Jak to się stało i dlaczego pominięto filmy, co podkreślali wszyscy, zdecydowanie lepsze: przede wszystkim niemiecki komediodramat "Toni Erdmann" Maren Ade i wspaniałą opowieść Jima Jarmuscha "Paterson", chcieli też wiedzieć dziennikarze akredytowani na festiwalu, którzy po ogłoszeniu wyników, usiłowali wydobyć z Millera odpowiedź. Nie usłyszeli jej, niestety, bo twórca "Mad Maxów" oznajmił, że nie widzi potrzeby szczegółowego uzasadniania decyzji jury. Oświadczył tylko:"Mamy 21 filmów w konkursie, co oznacza 21 reżyserów i 21 innych twórców, a mamy osiem nagród. Więc prawdopodobnie wiele filmów i wielu twórców poczuje się pominiętych".

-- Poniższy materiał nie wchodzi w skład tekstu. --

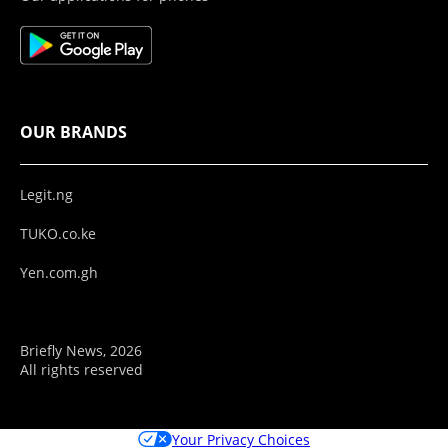
OUR BRANDS
Legit.ng
TUKO.co.ke
Yen.com.gh
Briefly News, 2026
All rights reserved
Your Privacy Choices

W podtekstach większości relacji z rozdania nagród pojawiły się sugestie, że jury sięgnęło do klucza politycznego, dając do zrozumienia podzielonej Europie, że twórca utożsamiany z lewicową wrażliwością, od zawsze pochylający się nad biednym i pokrzywdzonymi, wskazuje kierunek, w jakim powinniśmy podążać. Na forach internetowych można znaleźć mnóstwo wpisów sugerujących, że Złota Palma dla filmu Loacha to też odpowiedź na zwycięstwa w kolejnych krajach ugrupowań o mocno prawicowych, wręcz nacjonalistycznych tendencjach. Brytyjski reżyser zresztą w swoim przemówieniu wyraźnie to podkreślił.
Ja, Ken Loach
Sam Ken Loach - weteran canneńskiej imprezy, którego każdy film od lat trafia tu do głównego konkursu, nie krył zaskoczenia werdyktem jurorów, bo po umiarkowanych recenzjach i stonowanej reakcji publiczności po pokazach, zapewne nie liczył na główną nagrodę. Brytyjski filmowiec powiedział: "Jest to dla mnie kompletna niespodzianka. Publiczność, kiedy pokazaliśmy jej film była dla nas życzliwa, ale jesteśmy bardzo zaskoczeni tym werdyktem.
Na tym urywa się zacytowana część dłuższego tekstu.